MUMBAI: The Indian rupee on Thursday is expected to open just shy of its record low in the wake of a further rise in U.S yields on bets that interest rates are likely to say higher for longer.
Non-deliverable forwards indicate the rupee will open at around 83.20-83.22 to the US dollar compared with 82.95 in the previous session.
The rupee’s record low is 83.29, reached in October 2022. India forex and money markets were off on Tuesday and Wednesday.
On both these days, the 1-month USD/INR NDF had climbed above 82.50, implying a spot rate that was higher than 83.29.

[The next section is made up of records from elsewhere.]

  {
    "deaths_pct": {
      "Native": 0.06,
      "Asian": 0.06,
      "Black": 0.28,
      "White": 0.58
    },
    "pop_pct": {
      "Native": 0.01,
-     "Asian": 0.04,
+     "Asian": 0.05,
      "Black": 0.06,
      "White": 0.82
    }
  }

The Reserve Bank of India possibly intervened in offshore NDF to defend the rupee.
There was “a very high probability” that RBI would “make itself known” at open to keep rupee from making a lifetime low, a forex trader at a bank said.

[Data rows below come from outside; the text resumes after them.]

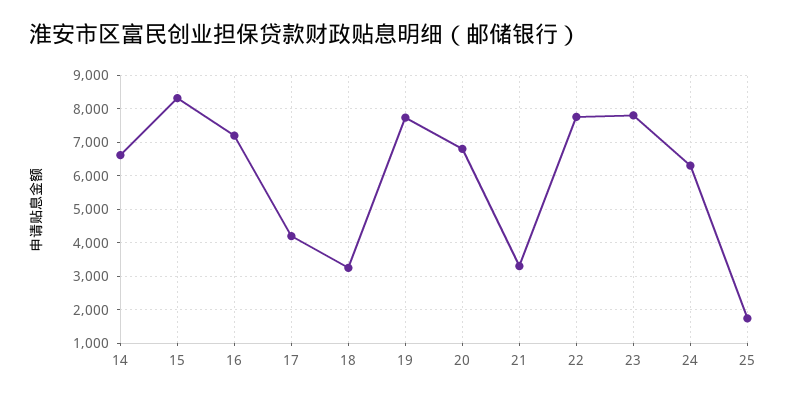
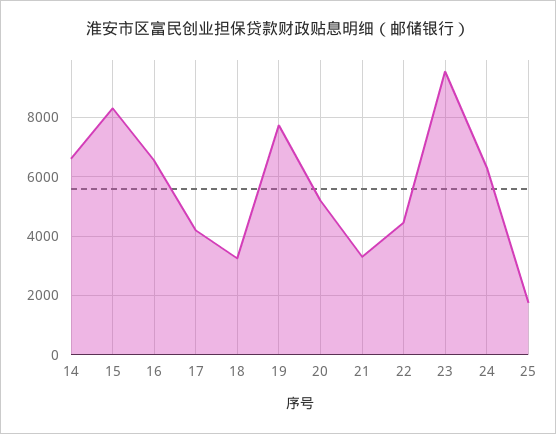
  {
    "14": 6600,
    "15": 8400,
-   "16": 7200,
+   "16": 6500,
    "17": 4200,
    "18": 3200,
    "19": 7800,
-   "20": 6800,
+   "20": 5250,
    "21": 3400,
-   "22": 7800,
+   "22": 4500,
-   "23": 7800,
+   "23": 9500,
    "24": 6400,
    "25": 1800
  }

A decline below 83.30 for the rupee “would trigger a new round” of dollar buying and “you can expect a sizeable move”, he said.

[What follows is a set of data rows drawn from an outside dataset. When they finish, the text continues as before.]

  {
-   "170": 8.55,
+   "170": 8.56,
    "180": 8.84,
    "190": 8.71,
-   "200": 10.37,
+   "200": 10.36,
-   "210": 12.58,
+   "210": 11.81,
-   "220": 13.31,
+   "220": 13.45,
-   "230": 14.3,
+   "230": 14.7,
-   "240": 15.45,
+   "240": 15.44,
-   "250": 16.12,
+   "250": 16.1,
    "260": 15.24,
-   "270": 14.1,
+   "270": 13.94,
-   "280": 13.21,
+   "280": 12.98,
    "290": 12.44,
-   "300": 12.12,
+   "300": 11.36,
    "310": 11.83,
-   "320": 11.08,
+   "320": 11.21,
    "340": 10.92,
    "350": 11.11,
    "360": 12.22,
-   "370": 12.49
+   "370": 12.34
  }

The 10-year US yield on Wednesday closed at the highest level since 2008, lifting the dollar index to near 103.50.
Resilient US economic data and worries over supply have been among the reasons cited by analysts for the jump in US yields.
The minutes of the US Federal Reserve July meeting out Wednesday showed that policymakers remain highly attentive to inflation risk, providing another reason to investors to avoid US bonds.
Indian rupee recovers on offshore NDF, may avoid record low when onshore reopens
Most Fed officials “continued to see significant upside risks to inflation which could require further tightening of monetary policy”, the minutes showed.
“The Fed kept the door open for the second hike it pencilled in June at the remaining three meetings of 2023,” DBS Research said in a note.
Asian currencies extended losses.
The offshore Chinese yuan dropped to almost 7.35 in Asia trading, the lowest since November 2022.